**Aim of the task:** Take everything in the data below, from the very first line down to the line that contains "family: Paridae", with both ends included, and put it into a JSON list of strings holding one string per line. Leave out blank lines.

**Data:**
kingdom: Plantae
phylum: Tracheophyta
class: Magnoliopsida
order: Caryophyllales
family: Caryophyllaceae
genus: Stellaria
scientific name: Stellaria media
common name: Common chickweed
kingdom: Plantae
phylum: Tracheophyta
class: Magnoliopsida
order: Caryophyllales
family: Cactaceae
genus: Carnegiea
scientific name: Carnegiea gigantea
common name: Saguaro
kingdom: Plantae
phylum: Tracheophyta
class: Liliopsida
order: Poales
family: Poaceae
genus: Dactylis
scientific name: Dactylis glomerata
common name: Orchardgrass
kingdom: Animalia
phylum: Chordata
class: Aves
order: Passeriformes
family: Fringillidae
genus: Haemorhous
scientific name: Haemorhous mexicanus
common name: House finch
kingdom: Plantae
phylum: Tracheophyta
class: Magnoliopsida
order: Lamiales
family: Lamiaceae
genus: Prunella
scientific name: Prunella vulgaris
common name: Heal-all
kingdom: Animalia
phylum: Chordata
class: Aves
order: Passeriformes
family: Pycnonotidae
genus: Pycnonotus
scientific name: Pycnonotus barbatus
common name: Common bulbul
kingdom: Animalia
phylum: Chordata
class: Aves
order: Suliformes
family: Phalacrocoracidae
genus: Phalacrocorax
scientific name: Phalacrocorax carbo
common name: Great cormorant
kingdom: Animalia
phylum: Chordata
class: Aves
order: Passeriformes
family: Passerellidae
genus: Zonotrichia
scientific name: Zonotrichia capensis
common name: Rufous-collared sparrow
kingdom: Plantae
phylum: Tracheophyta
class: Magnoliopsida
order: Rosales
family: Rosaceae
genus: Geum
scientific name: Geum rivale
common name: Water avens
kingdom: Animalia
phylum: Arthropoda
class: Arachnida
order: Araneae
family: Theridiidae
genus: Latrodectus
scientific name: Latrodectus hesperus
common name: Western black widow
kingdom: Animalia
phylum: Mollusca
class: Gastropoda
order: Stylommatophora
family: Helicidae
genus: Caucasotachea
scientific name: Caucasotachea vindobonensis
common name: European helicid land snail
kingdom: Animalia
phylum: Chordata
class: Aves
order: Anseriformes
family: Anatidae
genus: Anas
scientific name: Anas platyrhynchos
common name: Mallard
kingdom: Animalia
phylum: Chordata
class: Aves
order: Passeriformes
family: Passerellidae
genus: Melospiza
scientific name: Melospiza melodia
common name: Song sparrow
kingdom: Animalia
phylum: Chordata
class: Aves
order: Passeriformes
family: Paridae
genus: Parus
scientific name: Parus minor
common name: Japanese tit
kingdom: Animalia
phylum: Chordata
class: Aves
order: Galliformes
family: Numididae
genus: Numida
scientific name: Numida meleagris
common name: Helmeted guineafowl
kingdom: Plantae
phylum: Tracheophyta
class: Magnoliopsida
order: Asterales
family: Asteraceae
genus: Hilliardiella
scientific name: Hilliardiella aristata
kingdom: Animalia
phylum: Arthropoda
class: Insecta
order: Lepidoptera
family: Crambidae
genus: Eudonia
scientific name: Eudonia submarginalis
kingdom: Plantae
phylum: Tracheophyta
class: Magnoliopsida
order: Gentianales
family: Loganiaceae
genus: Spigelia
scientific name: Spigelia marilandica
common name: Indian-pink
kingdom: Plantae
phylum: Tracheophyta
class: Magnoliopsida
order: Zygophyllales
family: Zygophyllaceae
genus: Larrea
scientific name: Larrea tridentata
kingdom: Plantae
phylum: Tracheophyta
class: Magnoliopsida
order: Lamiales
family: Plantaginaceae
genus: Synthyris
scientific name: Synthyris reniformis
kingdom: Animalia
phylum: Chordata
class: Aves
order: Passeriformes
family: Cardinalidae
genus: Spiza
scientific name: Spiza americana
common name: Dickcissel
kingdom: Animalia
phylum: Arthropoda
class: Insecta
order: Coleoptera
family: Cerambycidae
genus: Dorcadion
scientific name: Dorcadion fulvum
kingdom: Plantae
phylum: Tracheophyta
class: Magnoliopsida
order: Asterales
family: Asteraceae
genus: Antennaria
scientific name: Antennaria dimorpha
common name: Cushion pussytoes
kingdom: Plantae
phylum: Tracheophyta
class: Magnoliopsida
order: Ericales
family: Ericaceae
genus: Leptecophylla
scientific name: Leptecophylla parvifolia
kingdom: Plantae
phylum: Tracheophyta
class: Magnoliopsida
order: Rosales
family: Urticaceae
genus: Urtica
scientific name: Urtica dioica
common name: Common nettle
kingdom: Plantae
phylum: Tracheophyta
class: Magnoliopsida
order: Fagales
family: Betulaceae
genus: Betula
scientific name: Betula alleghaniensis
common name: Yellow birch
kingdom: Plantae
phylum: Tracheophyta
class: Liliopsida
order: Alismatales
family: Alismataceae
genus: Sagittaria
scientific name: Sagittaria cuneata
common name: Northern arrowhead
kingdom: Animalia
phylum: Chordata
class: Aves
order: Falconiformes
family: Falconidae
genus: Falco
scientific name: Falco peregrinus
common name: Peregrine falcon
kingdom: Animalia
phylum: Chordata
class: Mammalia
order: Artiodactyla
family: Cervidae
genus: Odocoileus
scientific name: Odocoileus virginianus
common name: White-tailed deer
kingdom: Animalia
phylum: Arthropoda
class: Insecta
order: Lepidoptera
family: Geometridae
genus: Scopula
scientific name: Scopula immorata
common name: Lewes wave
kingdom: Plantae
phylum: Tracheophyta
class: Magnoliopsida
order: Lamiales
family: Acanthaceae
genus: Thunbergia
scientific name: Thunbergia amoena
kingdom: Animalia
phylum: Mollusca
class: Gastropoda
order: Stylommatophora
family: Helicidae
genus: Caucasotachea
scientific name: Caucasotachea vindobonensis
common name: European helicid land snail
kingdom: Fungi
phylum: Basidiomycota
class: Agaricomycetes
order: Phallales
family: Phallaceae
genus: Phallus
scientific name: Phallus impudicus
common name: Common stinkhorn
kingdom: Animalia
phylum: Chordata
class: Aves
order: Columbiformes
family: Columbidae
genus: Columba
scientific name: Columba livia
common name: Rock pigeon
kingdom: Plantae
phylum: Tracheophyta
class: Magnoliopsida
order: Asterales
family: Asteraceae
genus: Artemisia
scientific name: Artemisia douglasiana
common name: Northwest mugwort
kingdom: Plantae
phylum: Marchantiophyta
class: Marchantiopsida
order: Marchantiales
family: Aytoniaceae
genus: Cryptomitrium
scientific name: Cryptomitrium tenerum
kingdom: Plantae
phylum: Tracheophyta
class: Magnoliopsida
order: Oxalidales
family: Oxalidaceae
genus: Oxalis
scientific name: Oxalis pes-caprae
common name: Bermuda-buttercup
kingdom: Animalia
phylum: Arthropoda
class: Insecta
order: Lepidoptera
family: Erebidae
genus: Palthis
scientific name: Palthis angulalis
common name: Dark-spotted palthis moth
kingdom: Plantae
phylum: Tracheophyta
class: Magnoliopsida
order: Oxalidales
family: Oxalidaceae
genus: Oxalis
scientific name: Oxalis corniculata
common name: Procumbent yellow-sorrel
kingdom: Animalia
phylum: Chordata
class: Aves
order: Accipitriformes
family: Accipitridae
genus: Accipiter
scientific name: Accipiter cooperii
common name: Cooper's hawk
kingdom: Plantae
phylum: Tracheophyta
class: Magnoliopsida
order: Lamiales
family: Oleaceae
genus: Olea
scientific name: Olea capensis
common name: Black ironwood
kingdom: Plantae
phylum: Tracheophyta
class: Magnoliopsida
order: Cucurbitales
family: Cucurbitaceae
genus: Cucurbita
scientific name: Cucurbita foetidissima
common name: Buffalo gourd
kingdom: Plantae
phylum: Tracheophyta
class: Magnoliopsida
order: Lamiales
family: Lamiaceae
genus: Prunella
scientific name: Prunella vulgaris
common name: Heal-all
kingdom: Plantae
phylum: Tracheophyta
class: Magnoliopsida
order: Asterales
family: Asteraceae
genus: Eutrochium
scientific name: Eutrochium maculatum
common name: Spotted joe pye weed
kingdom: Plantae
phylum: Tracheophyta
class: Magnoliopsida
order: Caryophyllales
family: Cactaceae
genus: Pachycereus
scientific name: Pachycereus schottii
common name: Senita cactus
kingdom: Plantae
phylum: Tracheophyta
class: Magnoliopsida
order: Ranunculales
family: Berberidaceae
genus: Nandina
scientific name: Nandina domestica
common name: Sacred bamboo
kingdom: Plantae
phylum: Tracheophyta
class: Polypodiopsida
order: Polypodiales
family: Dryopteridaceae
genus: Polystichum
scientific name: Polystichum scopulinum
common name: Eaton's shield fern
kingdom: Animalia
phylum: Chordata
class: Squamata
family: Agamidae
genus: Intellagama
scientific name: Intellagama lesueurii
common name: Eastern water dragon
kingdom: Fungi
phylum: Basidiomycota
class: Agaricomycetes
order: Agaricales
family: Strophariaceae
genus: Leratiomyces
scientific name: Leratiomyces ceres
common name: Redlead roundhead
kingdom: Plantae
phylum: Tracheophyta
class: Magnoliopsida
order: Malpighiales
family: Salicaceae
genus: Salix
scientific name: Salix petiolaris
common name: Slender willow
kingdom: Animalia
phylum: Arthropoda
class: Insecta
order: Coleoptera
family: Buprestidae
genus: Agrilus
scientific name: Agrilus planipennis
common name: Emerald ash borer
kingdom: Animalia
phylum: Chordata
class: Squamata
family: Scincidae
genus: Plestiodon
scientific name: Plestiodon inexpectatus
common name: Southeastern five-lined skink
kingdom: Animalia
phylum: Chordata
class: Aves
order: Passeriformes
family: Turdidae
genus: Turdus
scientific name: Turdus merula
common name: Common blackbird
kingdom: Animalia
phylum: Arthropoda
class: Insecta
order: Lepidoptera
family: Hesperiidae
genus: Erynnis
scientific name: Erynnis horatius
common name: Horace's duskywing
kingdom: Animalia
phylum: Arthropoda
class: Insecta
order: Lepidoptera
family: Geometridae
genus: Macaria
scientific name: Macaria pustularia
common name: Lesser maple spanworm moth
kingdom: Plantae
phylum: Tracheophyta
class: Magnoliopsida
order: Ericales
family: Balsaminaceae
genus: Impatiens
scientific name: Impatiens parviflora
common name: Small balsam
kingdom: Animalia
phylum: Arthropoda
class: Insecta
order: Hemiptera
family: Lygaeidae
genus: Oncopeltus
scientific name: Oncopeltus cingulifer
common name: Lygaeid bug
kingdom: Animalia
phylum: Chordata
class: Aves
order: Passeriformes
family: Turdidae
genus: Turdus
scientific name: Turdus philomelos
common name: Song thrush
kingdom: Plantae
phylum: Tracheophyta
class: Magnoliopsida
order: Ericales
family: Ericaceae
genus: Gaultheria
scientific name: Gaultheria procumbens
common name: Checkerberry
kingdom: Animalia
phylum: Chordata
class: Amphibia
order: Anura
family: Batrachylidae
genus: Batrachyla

**Answer:**
[
  "kingdom: Plantae",
  "phylum: Tracheophyta",
  "class: Magnoliopsida",
  "order: Caryophyllales",
  "family: Caryophyllaceae",
  "genus: Stellaria",
  "scientific name: Stellaria media",
  "common name: Common chickweed",
  "kingdom: Plantae",
  "phylum: Tracheophyta",
  "class: Magnoliopsida",
  "order: Caryophyllales",
  "family: Cactaceae",
  "genus: Carnegiea",
  "scientific name: Carnegiea gigantea",
  "common name: Saguaro",
  "kingdom: Plantae",
  "phylum: Tracheophyta",
  "class: Liliopsida",
  "order: Poales",
  "family: Poaceae",
  "genus: Dactylis",
  "scientific name: Dactylis glomerata",
  "common name: Orchardgrass",
  "kingdom: Animalia",
  "phylum: Chordata",
  "class: Aves",
  "order: Passeriformes",
  "family: Fringillidae",
  "genus: Haemorhous",
  "scientific name: Haemorhous mexicanus",
  "common name: House finch",
  "kingdom: Plantae",
  "phylum: Tracheophyta",
  "class: Magnoliopsida",
  "order: Lamiales",
  "family: Lamiaceae",
  "genus: Prunella",
  "scientific name: Prunella vulgaris",
  "common name: Heal-all",
  "kingdom: Animalia",
  "phylum: Chordata",
  "class: Aves",
  "order: Passeriformes",
  "family: Pycnonotidae",
  "genus: Pycnonotus",
  "scientific name: Pycnonotus barbatus",
  "common name: Common bulbul",
  "kingdom: Animalia",
  "phylum: Chordata",
  "class: Aves",
  "order: Suliformes",
  "family: Phalacrocoracidae",
  "genus: Phalacrocorax",
  "scientific name: Phalacrocorax carbo",
  "common name: Great cormorant",
  "kingdom: Animalia",
  "phylum: Chordata",
  "class: Aves",
  "order: Passeriformes",
  "family: Passerellidae",
  "genus: Zonotrichia",
  "scientific name: Zonotrichia capensis",
  "common name: Rufous-collared sparrow",
  "kingdom: Plantae",
  "phylum: Tracheophyta",
  "class: Magnoliopsida",
  "order: Rosales",
  "family: Rosaceae",
  "genus: Geum",
  "scientific name: Geum rivale",
  "common name: Water avens",
  "kingdom: Animalia",
  "phylum: Arthropoda",
  "class: Arachnida",
  "order: Araneae",
  "family: Theridiidae",
  "genus: Latrodectus",
  "scientific name: Latrodectus hesperus",
  "common name: Western black widow",
  "kingdom: Animalia",
  "phylum: Mollusca",
  "class: Gastropoda",
  "order: Stylommatophora",
  "family: Helicidae",
  "genus: Caucasotachea",
  "scientific name: Caucasotachea vindobonensis",
  "common name: European helicid land snail",
  "kingdom: Animalia",
  "phylum: Chordata",
  "class: Aves",
  "order: Anseriformes",
  "family: Anatidae",
  "genus: Anas",
  "scientific name: Anas platyrhynchos",
  "common name: Mallard",
  "kingdom: Animalia",
  "phylum: Chordata",
  "class: Aves",
  "order: Passeriformes",
  "family: Passerellidae",
  "genus: Melospiza",
  "scientific name: Melospiza melodia",
  "common name: Song sparrow",
  "kingdom: Animalia",
  "phylum: Chordata",
  "class: Aves",
  "order: Passeriformes",
  "family: Paridae"
]